Problem:
Take each line in the entries below that holds "been" and show it.

··· Source material ···

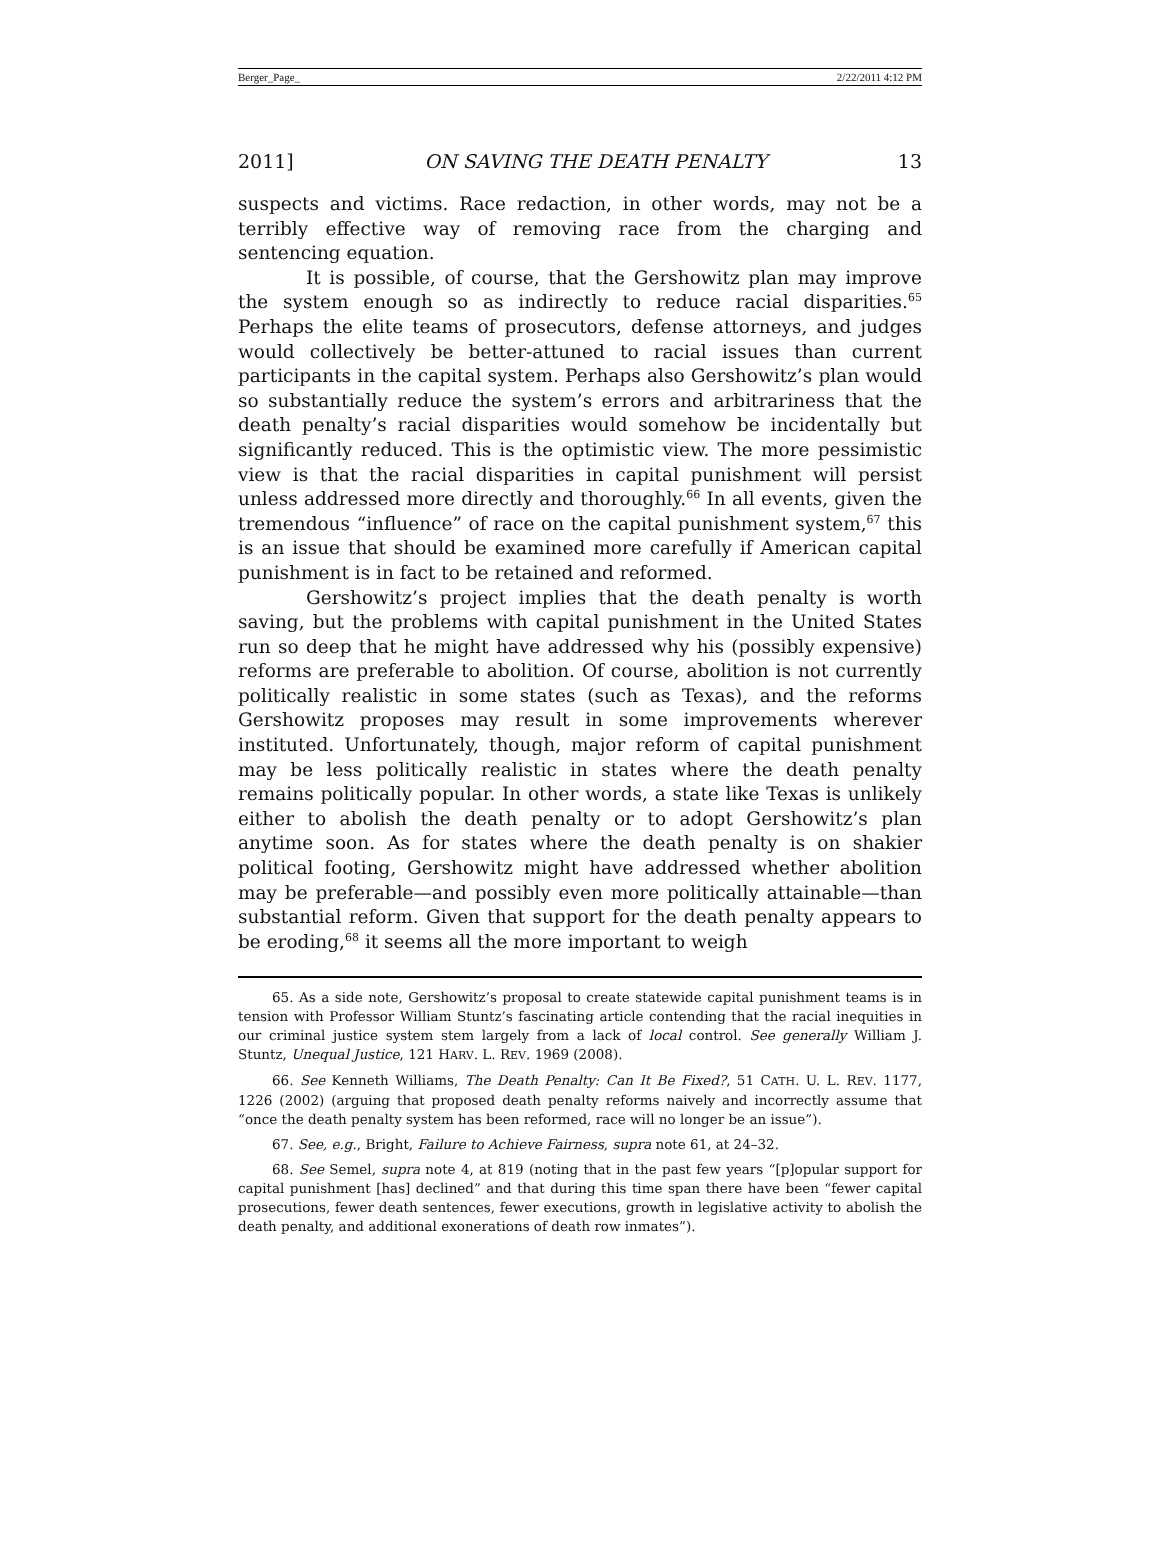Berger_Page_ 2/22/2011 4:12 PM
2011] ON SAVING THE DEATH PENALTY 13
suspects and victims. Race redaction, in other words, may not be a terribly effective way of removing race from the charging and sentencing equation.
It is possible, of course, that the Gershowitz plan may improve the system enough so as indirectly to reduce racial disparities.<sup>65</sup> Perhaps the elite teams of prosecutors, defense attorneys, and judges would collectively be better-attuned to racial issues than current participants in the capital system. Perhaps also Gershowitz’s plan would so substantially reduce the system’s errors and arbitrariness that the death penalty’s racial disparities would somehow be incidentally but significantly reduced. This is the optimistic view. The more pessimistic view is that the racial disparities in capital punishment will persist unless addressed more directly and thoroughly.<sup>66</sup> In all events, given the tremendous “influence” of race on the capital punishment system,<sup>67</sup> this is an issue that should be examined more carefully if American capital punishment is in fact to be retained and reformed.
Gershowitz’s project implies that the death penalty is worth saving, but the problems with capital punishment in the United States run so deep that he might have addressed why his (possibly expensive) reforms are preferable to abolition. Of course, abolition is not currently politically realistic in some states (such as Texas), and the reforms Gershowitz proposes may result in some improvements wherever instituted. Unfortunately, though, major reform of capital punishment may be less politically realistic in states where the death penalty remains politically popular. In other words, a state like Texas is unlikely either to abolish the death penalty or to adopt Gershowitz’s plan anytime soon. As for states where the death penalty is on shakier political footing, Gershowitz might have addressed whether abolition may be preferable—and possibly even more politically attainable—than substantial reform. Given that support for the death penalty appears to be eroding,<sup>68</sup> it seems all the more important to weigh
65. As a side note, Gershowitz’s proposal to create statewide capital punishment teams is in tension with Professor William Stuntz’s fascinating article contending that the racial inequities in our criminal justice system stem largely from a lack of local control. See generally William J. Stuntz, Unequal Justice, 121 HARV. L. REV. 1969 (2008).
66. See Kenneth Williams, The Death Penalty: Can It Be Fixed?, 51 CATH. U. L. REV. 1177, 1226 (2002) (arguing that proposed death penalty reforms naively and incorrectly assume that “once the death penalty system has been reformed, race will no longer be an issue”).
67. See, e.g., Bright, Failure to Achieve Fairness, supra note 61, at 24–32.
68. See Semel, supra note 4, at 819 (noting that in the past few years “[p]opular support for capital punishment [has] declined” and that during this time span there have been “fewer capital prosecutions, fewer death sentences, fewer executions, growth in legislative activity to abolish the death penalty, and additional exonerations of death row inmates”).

···

Output of the exercise:
66. See Kenneth Williams, The Death Penalty: Can It Be Fixed?, 51 CATH. U. L. REV. 1177, 1226 (2002) (arguing that proposed death penalty reforms naively and incorrectly assume that “once the death penalty system has been reformed, race will no longer be an issue”).
68. See Semel, supra note 4, at 819 (noting that in the past few years “[p]opular support for capital punishment [has] declined” and that during this time span there have been “fewer capital prosecutions, fewer death sentences, fewer executions, growth in legislative activity to abolish the death penalty, and additional exonerations of death row inmates”).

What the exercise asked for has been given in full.